- [What the task requires] Pull every line from the records that has the word "human" in it.

- [Data records]
>>

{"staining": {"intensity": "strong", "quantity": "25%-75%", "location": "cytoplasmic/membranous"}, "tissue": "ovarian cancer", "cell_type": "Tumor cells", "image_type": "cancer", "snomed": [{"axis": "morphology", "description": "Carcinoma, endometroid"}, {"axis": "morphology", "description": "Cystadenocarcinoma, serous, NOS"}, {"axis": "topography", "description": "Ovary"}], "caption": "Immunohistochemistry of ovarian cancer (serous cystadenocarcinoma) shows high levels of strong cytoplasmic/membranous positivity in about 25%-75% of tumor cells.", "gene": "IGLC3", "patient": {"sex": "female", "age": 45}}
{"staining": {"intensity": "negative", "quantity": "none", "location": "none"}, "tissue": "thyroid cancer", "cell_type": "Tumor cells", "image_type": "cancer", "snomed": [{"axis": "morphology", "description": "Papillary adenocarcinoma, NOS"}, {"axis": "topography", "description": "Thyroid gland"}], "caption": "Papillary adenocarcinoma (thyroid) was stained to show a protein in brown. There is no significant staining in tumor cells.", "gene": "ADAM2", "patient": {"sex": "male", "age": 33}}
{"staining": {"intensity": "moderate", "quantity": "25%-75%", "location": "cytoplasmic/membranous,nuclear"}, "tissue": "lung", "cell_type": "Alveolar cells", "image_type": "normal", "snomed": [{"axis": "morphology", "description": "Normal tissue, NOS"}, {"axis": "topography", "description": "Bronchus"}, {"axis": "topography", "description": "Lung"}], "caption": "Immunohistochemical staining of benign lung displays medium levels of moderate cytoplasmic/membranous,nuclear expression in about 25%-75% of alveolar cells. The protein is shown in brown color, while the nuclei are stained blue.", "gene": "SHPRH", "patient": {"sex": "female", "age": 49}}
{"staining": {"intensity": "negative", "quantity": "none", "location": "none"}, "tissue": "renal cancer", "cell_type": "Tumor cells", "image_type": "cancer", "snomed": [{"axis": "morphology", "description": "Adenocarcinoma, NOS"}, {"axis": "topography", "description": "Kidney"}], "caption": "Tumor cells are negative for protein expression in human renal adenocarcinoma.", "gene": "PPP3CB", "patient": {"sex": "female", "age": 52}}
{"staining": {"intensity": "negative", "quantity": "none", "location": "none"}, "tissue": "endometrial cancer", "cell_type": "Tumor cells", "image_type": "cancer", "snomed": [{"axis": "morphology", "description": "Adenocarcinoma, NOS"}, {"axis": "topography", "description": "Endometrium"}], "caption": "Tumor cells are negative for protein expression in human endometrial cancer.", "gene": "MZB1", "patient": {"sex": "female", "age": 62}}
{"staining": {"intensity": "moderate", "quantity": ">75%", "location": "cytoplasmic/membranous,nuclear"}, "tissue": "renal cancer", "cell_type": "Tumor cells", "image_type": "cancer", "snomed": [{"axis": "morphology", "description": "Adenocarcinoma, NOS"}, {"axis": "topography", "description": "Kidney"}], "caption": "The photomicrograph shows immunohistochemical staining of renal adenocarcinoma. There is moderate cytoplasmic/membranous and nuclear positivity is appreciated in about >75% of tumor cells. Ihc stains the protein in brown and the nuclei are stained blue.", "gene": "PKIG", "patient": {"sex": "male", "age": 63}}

<<

- [Answer to this task]
{"staining": {"intensity": "negative", "quantity": "none", "location": "none"}, "tissue": "renal cancer", "cell_type": "Tumor cells", "image_type": "cancer", "snomed": [{"axis": "morphology", "description": "Adenocarcinoma, NOS"}, {"axis": "topography", "description": "Kidney"}], "caption": "Tumor cells are negative for protein expression in human renal adenocarcinoma.", "gene": "PPP3CB", "patient": {"sex": "female", "age": 52}}
{"staining": {"intensity": "negative", "quantity": "none", "location": "none"}, "tissue": "endometrial cancer", "cell_type": "Tumor cells", "image_type": "cancer", "snomed": [{"axis": "morphology", "description": "Adenocarcinoma, NOS"}, {"axis": "topography", "description": "Endometrium"}], "caption": "Tumor cells are negative for protein expression in human endometrial cancer.", "gene": "MZB1", "patient": {"sex": "female", "age": 62}}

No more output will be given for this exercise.